» **Work to do**: From the records below, pick out each line that contains the string "makeQuery" and copy it. Match case exactly.

» **Stored entries**:
========================================================================

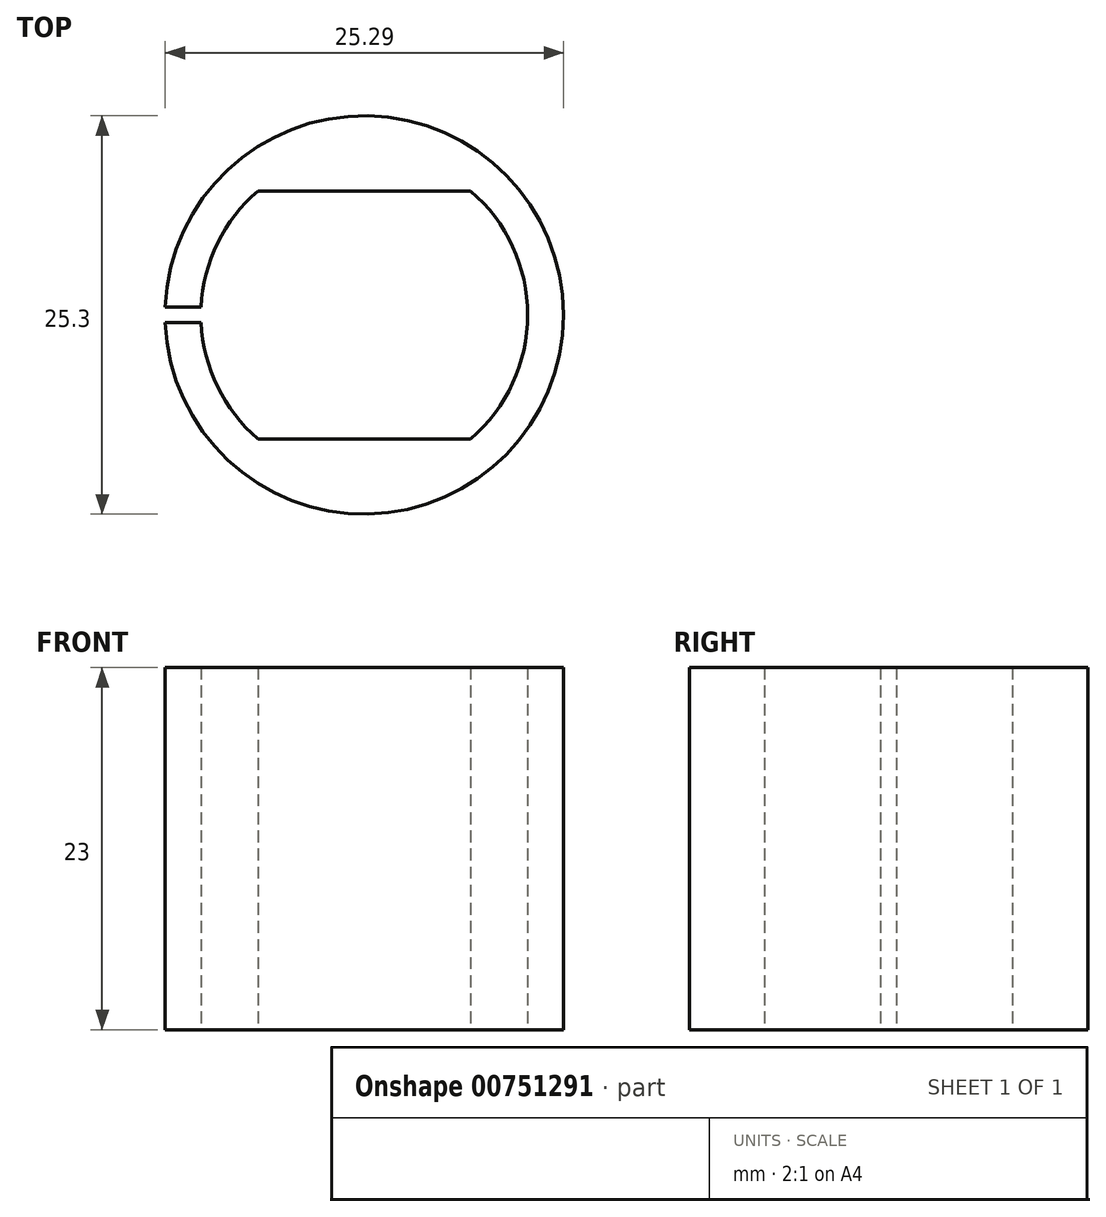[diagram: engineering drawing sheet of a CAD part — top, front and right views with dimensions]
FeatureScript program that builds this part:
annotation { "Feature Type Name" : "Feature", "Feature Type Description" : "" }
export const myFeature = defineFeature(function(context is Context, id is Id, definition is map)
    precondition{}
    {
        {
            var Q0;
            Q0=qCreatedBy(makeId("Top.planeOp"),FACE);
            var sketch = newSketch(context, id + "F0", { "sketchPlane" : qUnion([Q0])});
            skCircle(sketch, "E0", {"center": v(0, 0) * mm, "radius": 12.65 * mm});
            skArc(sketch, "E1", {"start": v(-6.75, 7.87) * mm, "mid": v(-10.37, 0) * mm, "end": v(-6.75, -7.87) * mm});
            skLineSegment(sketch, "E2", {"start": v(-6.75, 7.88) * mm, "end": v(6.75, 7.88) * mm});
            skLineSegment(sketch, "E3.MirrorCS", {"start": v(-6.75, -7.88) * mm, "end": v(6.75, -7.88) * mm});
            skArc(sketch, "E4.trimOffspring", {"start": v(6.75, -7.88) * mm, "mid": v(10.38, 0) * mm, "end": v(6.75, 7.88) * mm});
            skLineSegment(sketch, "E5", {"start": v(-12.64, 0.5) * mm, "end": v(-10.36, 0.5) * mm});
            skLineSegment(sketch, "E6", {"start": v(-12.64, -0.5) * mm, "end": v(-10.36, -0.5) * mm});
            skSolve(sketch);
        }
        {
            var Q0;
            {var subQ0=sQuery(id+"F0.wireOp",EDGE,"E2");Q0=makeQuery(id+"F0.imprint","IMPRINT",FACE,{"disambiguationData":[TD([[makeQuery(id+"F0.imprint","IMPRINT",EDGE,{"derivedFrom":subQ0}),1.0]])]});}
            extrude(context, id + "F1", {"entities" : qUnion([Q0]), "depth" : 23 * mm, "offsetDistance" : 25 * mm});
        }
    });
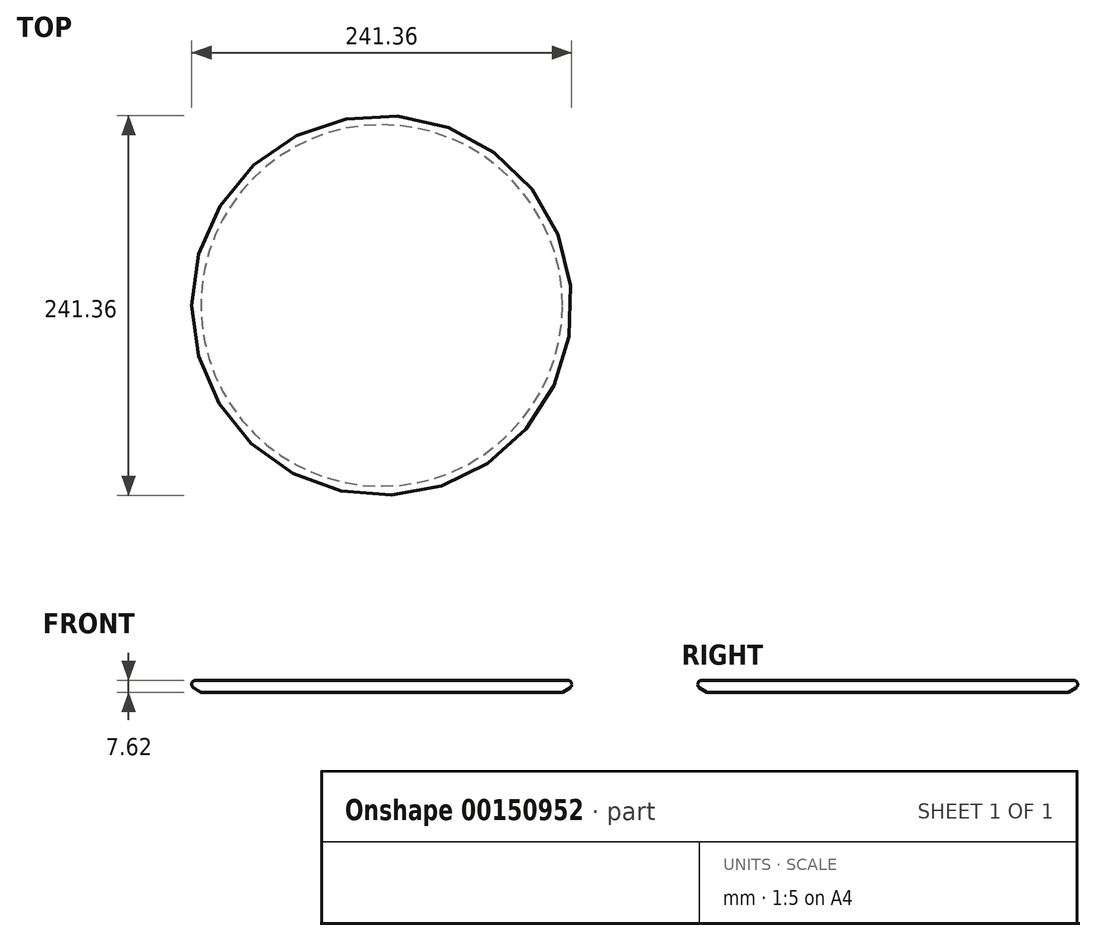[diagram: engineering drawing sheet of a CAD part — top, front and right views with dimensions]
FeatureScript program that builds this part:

========================================================================

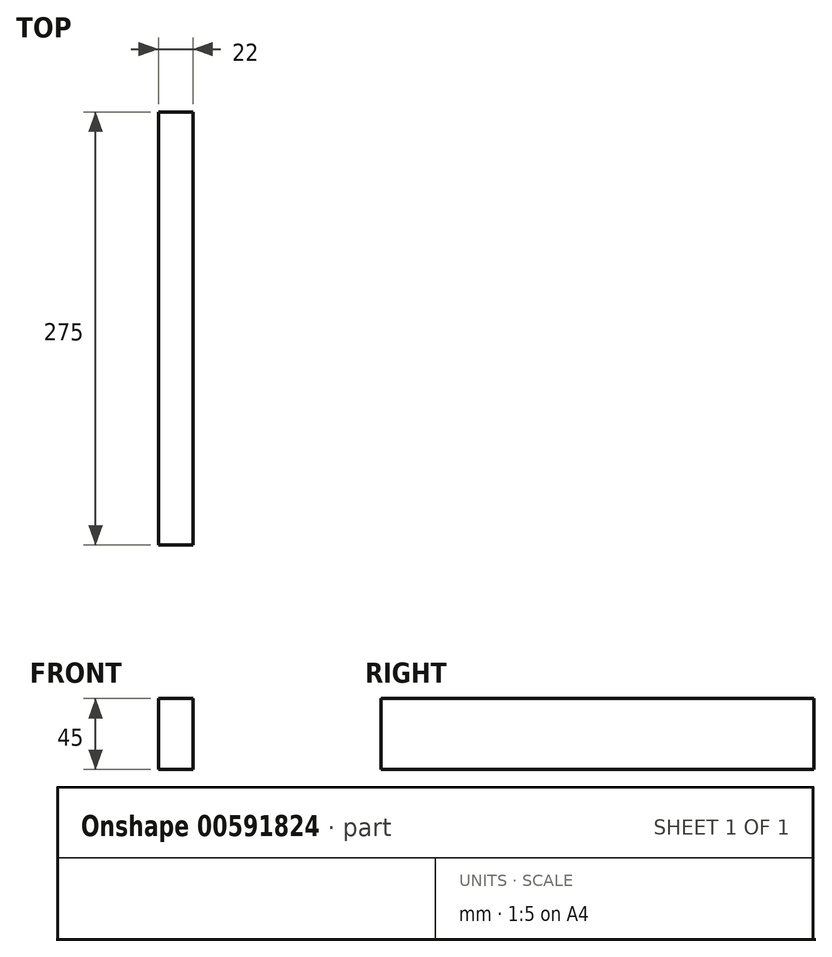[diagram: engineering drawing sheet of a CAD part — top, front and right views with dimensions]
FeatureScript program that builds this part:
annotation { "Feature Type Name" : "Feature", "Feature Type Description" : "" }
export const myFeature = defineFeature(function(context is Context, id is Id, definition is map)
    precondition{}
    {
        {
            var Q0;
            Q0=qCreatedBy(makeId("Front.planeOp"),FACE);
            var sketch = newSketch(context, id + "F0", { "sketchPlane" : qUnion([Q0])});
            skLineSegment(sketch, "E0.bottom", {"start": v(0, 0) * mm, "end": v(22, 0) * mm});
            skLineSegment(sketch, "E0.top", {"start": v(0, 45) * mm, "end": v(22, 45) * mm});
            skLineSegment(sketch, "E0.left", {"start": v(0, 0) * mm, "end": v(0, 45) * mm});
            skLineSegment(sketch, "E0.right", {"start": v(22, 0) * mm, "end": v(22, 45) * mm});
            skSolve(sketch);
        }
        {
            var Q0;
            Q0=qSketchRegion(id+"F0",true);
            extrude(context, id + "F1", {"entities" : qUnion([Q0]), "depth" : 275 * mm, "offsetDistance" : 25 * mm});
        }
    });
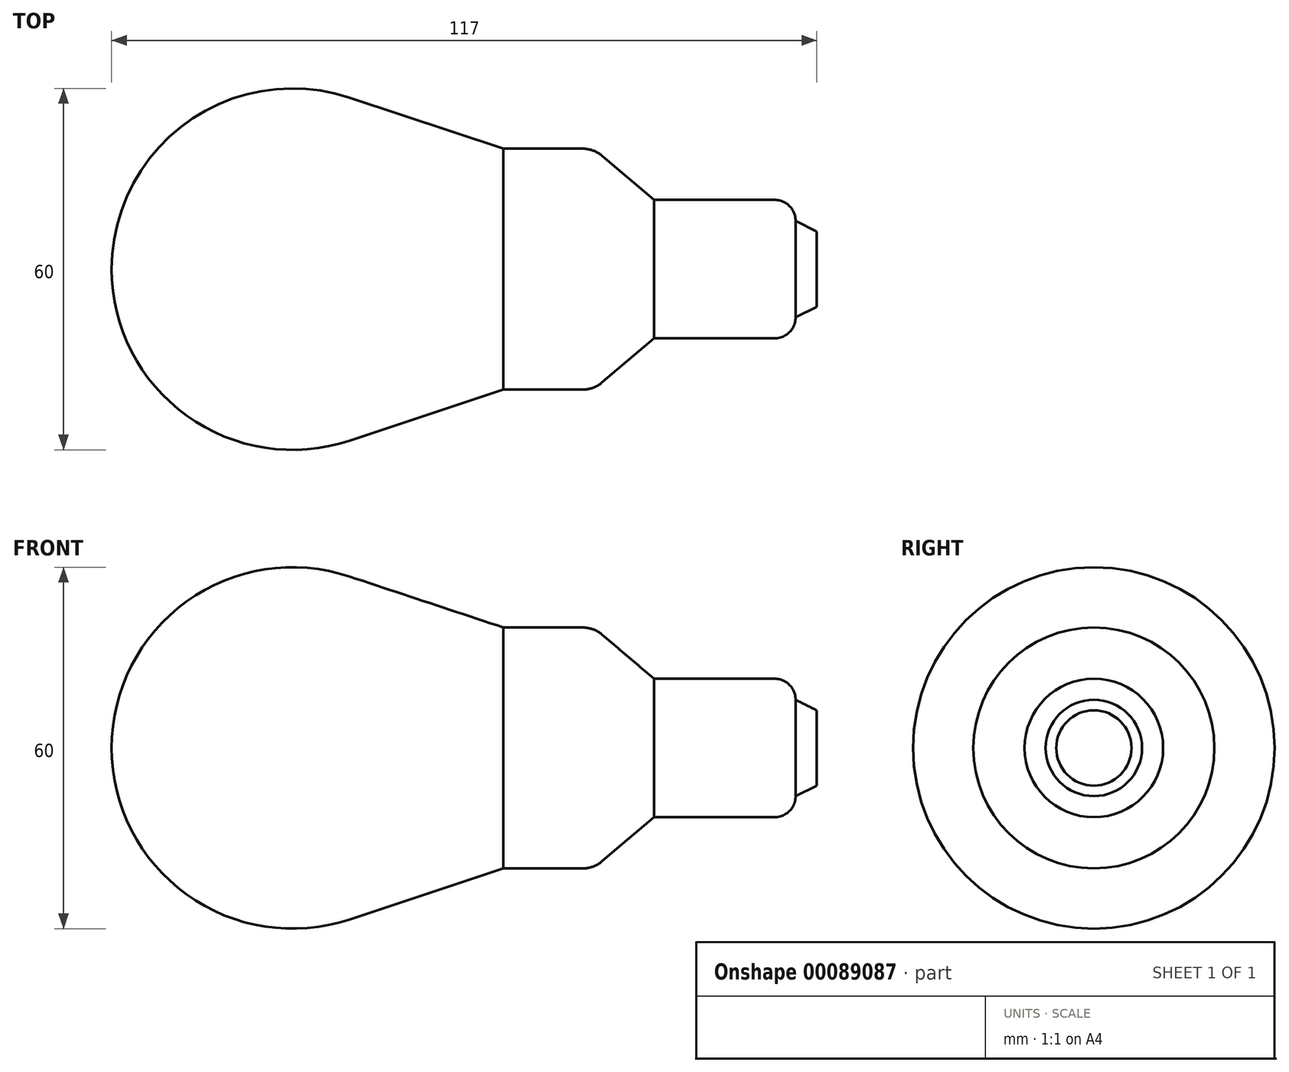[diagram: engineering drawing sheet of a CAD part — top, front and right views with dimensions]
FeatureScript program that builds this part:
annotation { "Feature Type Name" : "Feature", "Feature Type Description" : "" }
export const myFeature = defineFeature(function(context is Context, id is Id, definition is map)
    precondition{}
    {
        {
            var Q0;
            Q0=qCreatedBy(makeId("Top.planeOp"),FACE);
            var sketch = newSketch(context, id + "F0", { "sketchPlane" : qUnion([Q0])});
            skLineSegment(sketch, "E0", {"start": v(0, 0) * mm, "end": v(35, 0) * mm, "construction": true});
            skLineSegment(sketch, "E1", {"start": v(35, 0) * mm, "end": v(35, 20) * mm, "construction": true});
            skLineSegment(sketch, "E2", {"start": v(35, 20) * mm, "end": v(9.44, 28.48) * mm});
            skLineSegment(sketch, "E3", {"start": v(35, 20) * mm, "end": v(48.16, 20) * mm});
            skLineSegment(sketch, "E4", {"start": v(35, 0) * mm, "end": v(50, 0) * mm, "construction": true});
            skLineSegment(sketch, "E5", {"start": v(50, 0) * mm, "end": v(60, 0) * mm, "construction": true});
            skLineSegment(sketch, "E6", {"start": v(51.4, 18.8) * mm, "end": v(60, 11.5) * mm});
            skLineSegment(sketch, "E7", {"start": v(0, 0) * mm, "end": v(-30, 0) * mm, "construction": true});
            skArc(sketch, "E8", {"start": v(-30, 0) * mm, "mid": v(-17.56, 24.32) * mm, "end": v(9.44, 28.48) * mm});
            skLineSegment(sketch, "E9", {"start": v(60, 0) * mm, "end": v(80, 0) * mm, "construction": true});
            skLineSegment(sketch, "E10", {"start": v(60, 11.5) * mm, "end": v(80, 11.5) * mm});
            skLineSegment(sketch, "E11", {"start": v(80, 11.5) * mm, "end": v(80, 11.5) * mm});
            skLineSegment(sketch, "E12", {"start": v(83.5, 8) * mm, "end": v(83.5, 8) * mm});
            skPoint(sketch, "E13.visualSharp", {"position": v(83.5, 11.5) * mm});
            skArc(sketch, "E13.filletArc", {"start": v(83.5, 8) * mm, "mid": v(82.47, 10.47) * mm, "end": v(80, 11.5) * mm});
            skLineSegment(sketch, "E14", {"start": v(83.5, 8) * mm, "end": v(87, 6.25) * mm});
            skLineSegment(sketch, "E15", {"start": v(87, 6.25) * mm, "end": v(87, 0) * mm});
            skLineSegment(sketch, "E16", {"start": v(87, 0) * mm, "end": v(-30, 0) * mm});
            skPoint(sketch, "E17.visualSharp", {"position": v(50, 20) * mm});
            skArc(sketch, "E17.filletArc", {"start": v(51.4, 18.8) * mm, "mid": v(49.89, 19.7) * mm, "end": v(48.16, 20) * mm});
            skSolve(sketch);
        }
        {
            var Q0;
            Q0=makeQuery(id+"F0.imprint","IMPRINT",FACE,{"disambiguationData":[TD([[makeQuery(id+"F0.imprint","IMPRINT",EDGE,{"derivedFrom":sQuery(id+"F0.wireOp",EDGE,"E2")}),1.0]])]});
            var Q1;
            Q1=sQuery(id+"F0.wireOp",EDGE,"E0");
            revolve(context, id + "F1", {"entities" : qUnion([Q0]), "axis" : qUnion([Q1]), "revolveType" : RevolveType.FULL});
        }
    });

========================================================================

» **Response**:
            {var subQ0=sQuery(id+"F0.wireOp",EDGE,"E2");Q0=makeQuery(id+"F0.imprint","IMPRINT",FACE,{"disambiguationData":[TD([[makeQuery(id+"F0.imprint","IMPRINT",EDGE,{"derivedFrom":subQ0}),1.0]])]});}
            Q0=makeQuery(id+"F0.imprint","IMPRINT",FACE,{"disambiguationData":[TD([[makeQuery(id+"F0.imprint","IMPRINT",EDGE,{"derivedFrom":sQuery(id+"F0.wireOp",EDGE,"E2")}),1.0]])]});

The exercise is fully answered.